Falling Spring evolution continues

July 26, 2000

Falling Spring evolution continues

By DON AINES / Staff Writer, Chambersburg

CHAMBERSBURG, Pa. - A new and significantly scaled down version of the Village on the Falling Spring was unveiled Wednesday for the Chambersburg Borough Council.

"This started out as a private commercial development with public amenities," Borough Manager Eric Oyer said of the village, which at one time included plans for two office buildings and had a price tag of more than $10 million in private and public funds.

The new plan is only for public improvements along the confluence of the Falling Spring and Conococheague Creek, and changes to Montgomery Alley. The cost would be approximately $2 million in federal funds for construction with $500,000 from the borough for design and engineering costs, Oyer said.

The borough and Chambersburg Area Development Corp. had agreed last year to an exchange of downtown properties, with the borough giving the corporation two lots along the waterway to develop as office sites.


A borough couple filed suit against the exchange, however, and in January the Pennsylvania Commonwealth Court declared the land swap invalid.

The development corporation would have built on and leased one of the sites, but talks with a potential tenant fell through after the court decision. A smaller site near King Street would have become offices for Noelker and Hull Associates, a Chambersburg architectural firm.

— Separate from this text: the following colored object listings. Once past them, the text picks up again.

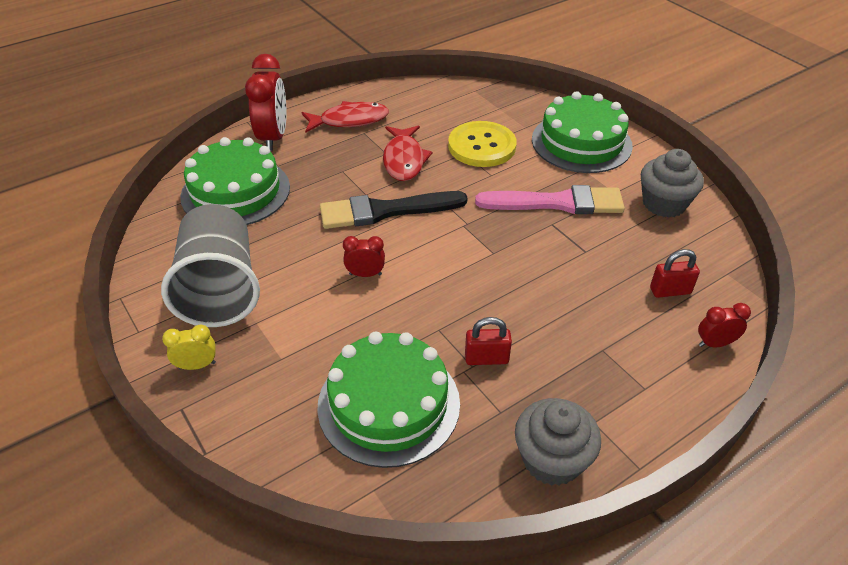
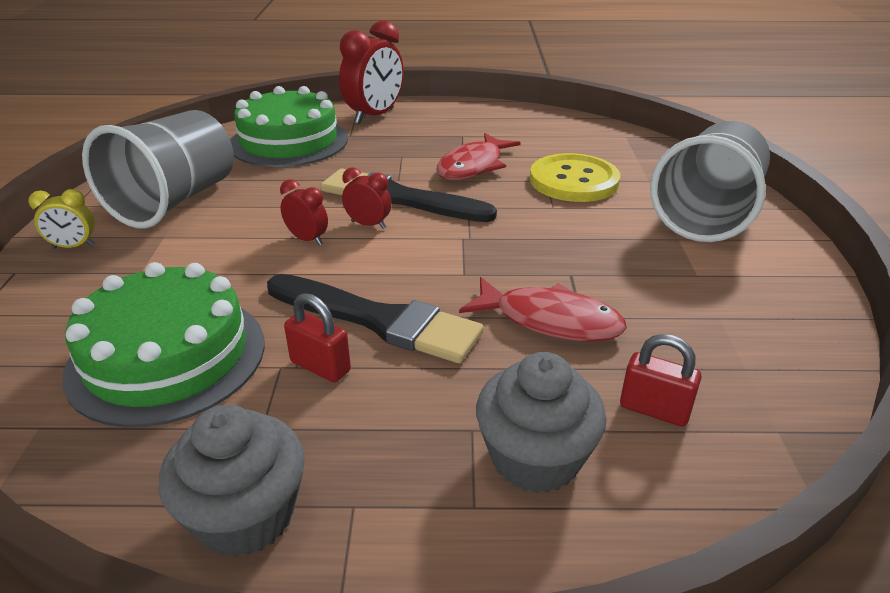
camera: 35 degrees right, 10 degrees down
(197, 365) = (74, 247): yellow clock -> yellow clock turned 150 degrees clockwise
(349, 120) = (460, 123): red fish -> red fish (549, 320)
(482, 311) = (378, 320): none -> black brush
(556, 203) = (601, 257): pink brush -> none
(581, 142) = (707, 214): green cake -> grey cup
(664, 204) = (759, 311): grey cupcake -> grey cupcake (535, 458)
(714, 343) = (653, 509): red clock -> red clock (368, 225)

The development corporation site has been removed from the plan. The site where Noelker and Hull was to have built would, under the new plan, be sold to the highest bidder, according to Oyer.

Local historians and veterans groups opposed the original plan, preferring that the site, known as Chambers Fort Park, be made into a memorial to the borough's founders and veterans.

Oyer said the new plan addresses those concerns by preserving what is believed to be the spot where Benjamin Chambers built his fort in 1734.

The council has explored the idea of statues honoring the Chambers family, going as far as having a model made by a sculptor. Assistant Borough Manager David Finch said the statues and pedestal would cost about $120,000, for which the borough is seeking a state grant.

Dr. Harry Haddon, an opponent of the original plan, said veterans probably would be willing to help raise funds for the memorial.

"We'll see if the veterans and the historical people want to put their money where their mouth is," Council President Bernard Washabaugh said.

"I'm troubled by the lack of revitalization opportunity" in the new plan, said Councilman Carl Helman. The council voted unanimously to approve the concept, prepare the one lot for sale and begin talks with owners on properties involved in the Montgomery Alley Improvements.

Oyer said construction on the park improvements is at least a year away.